Yeah. Really helpful. Thank you very much.

Alex Baldock
CEO, Currys

Thank you.

Operator

Thank you. Our next question is from Charlie Rothbarth from HSBC. Please go ahead.

Alex Baldock
CEO, Currys

Hi, Charlie.

Charlie Rothbarth
Equity Research Analyst, HSBC

Good morning, everyone. Can you hear me at all?

Alex Baldock
CEO, Currys

We can.

Charlie Rothbarth
Equity Research Analyst, HSBC

Well, my sympathy. Well done this morning. Thank you very much for taking the questions.

Adam has once again beaten me with all the interesting ones. So I thought I might just quickly ask you about your changes in guidance. I suppose a GBP 20 million decrease in D&A stands out given the sort of increase in sort of the GBP 10 million increase in PBT. So could you please talk around that and then sort of what's changed for where CapEx is being spent to get below GBP 80 million and then why your cash payments of lease, loss, and interest are sort of down GBP 10 million as well?

Alex Baldock
CEO, Currys

Yep.
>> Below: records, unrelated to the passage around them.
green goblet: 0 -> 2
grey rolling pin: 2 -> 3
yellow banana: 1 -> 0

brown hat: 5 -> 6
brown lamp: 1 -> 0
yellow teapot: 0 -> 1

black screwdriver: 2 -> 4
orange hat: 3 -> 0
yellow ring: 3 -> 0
Hi, Charlie. Right. Let me tackle each of those. So first thing to say, in fact, I might take the depreciation and the lease together. So neither of those are what I would describe as new news. I mean, we could have updated on those in December. We didn't.
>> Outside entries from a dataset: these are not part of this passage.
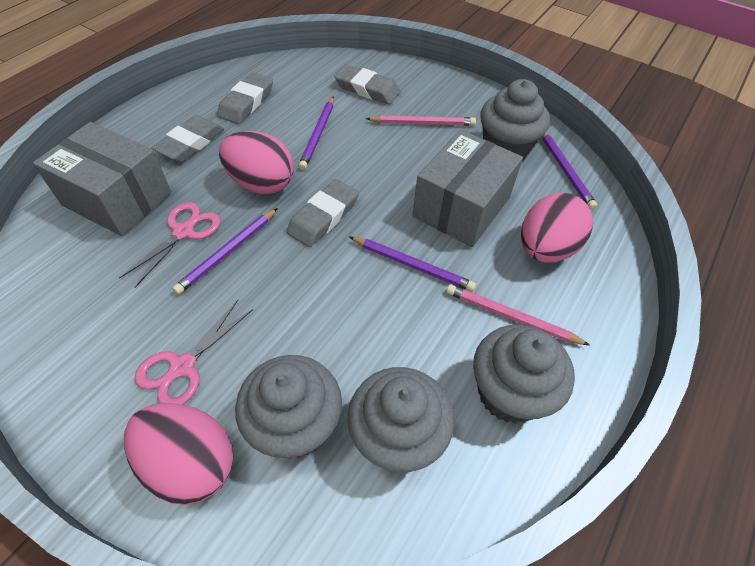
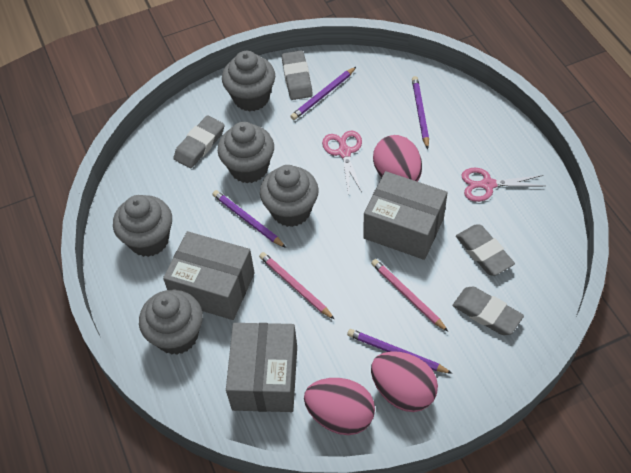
grey box: 2 -> 3
grey cupcake: 4 -> 5

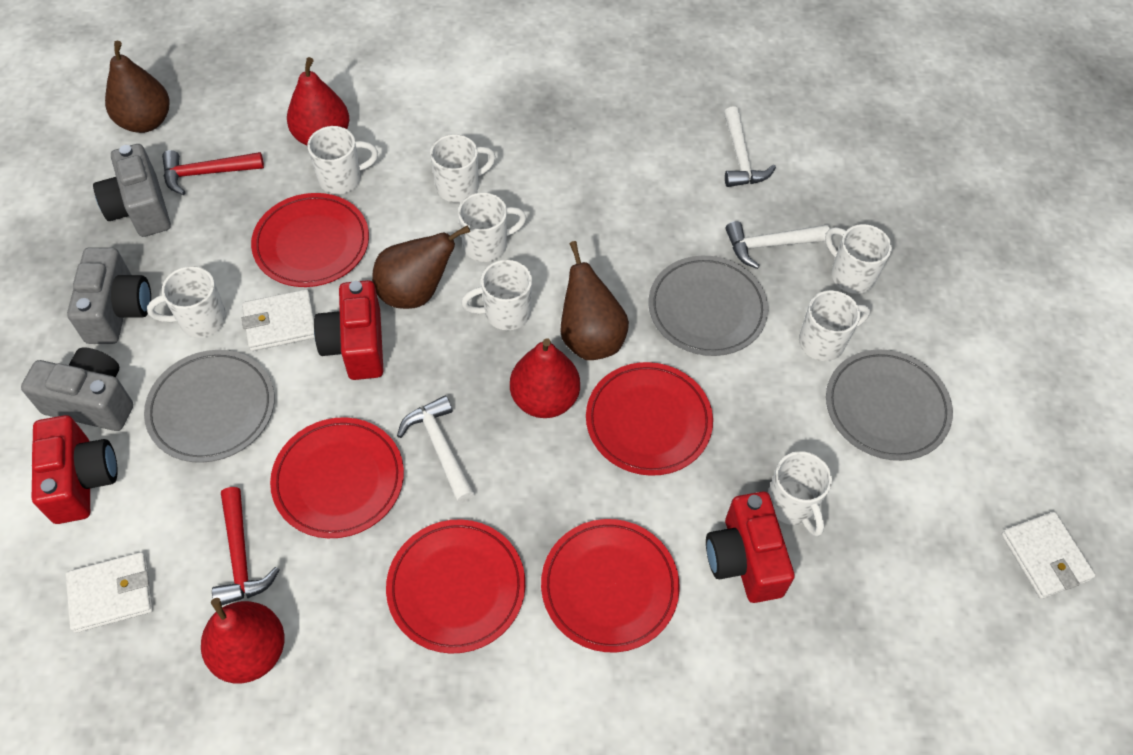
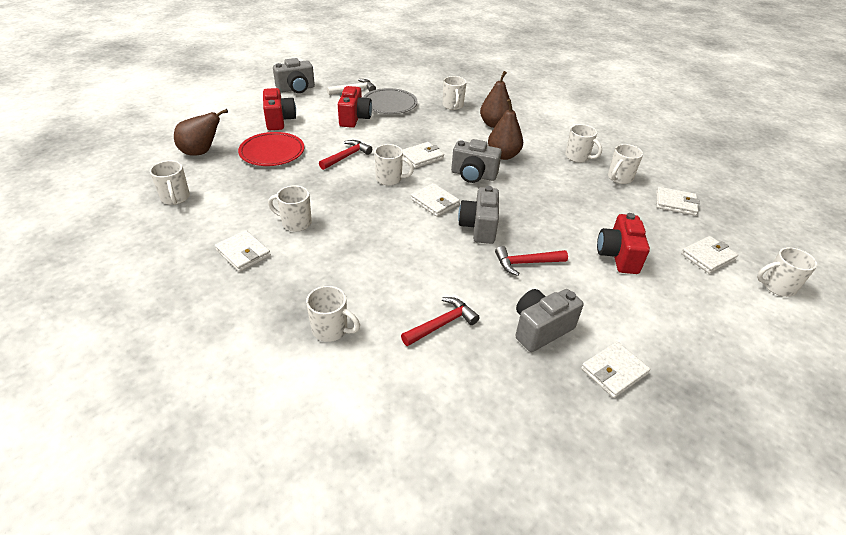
grey camera: 3 -> 4
grey plate: 3 -> 1
red hammer: 2 -> 3
red pear: 3 -> 0
red plate: 5 -> 1
white hammer: 3 -> 1
white wallet: 3 -> 6

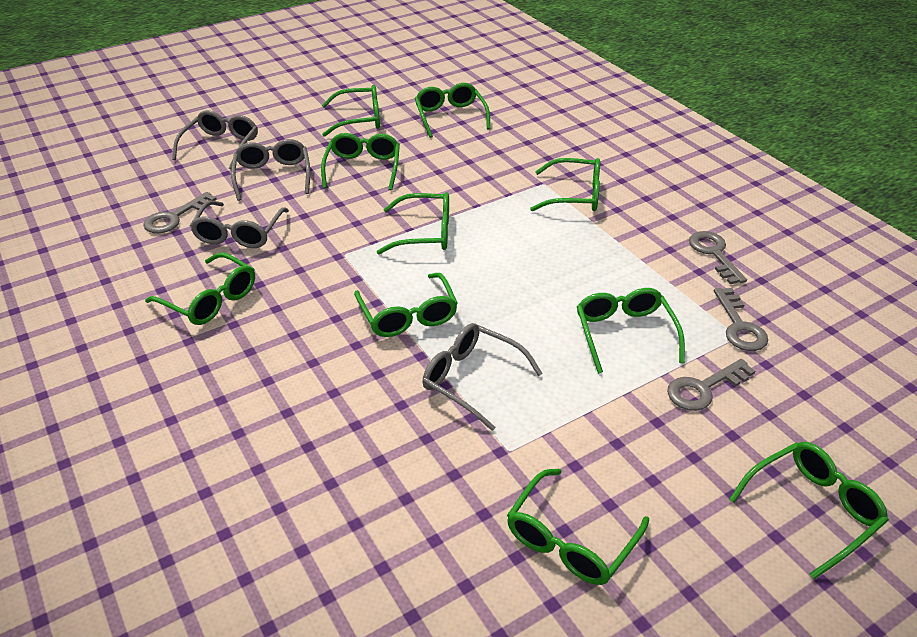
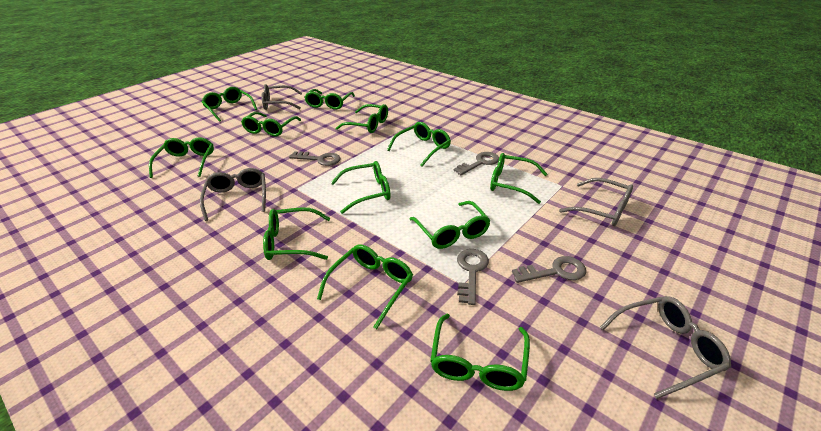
green glasses: 10 -> 12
So it's not as if some major changes happened over the last 10 weeks or so. In terms of what are the drivers, well, you need to be aware that a big chunk of that is driven by FX. Obviously, we've got depreciation costs within our Nordics business. 40% of our lease costs are within our Nordics business. And there's been quite a significant shift in the pound-to-NOK rate and the translation. And that reduces both of those numbers. So that is, let's say, just under half of the movement. From a depreciation perspective, obviously, we reduced our guidance on the level of CapEx. We did that in December, and then we've done another notch down again this morning. So we are spending less.
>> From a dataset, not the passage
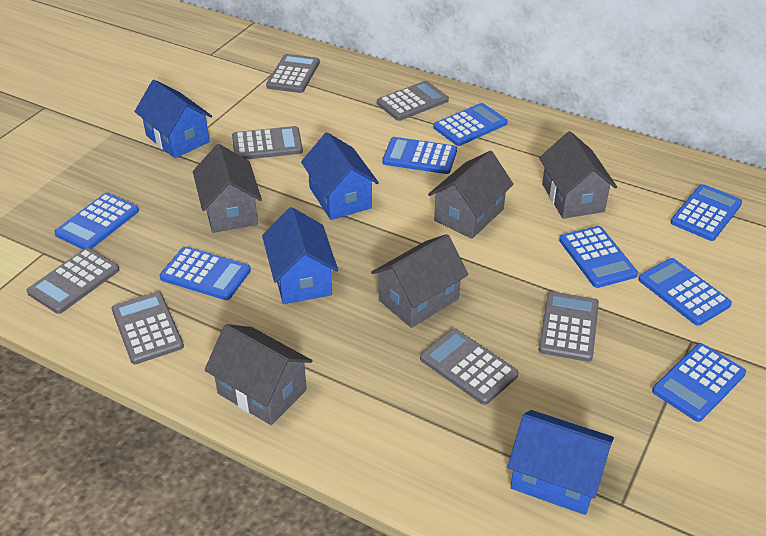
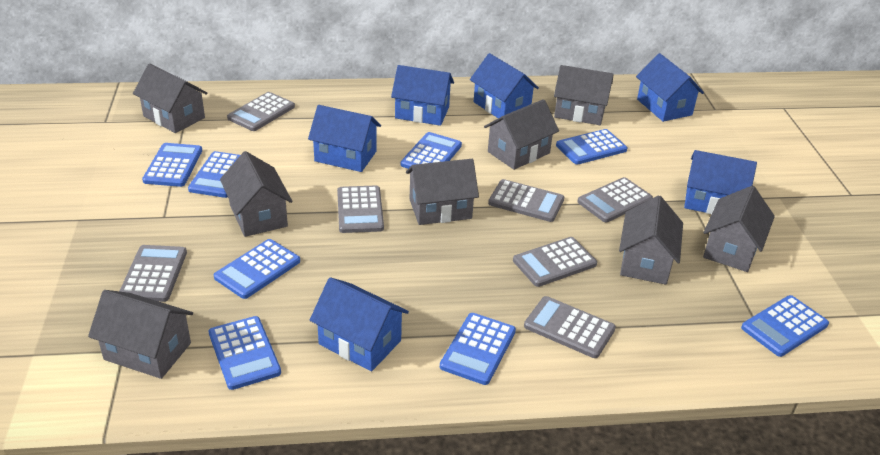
blue house: 4 -> 6
grey house: 5 -> 8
But you also might remember that I showed a slide in December that highlighted that a bigger proportion of our project spend is going into OpEx as opposed to CapEx. And that means that instead of the charge hitting us through depreciation, actually, it's going directly to the P&L. But the most important thing to say is that that reduction in depreciation isn't in any way impacting the movement in our profitability. Then in terms of the breakout of our CapEx, again, that small notch down is really just down to timing and phasing. There isn't any material shift in where we're spending the money. It's largely phasing in terms of the spend that we expect to make this year.

Charlie Rothbarth
Equity Research Analyst, HSBC

Perfect. Thank you very much indeed.

Alex Baldock
CEO, Currys

Thank you.

Operator

Thank you. With this, I'd like to hand the call back over to Alex for closing remarks. Thank you.

Alex Baldock
CEO, Currys

Thank you. And thanks all. I mean, in summary, this performance does continue to strengthen both this first half, this peak, and prospectively with the improved profit guidance and the confidence in continuing to improve cash generation here. It's pleasing to get the Nordics back on track and back into growth. It's pleasing to continue the encouraging momentum we've got in the U.K.. We're doing all of this in the teeth of markets and policy that aren't particularly helpful. But I think we're showing what we can do nonetheless, and we intend to continue doing so. And as and when the consumer environment improves, we believe that we'll be well placed to benefit disproportionately. So thank you very much for your attention, and have a great day.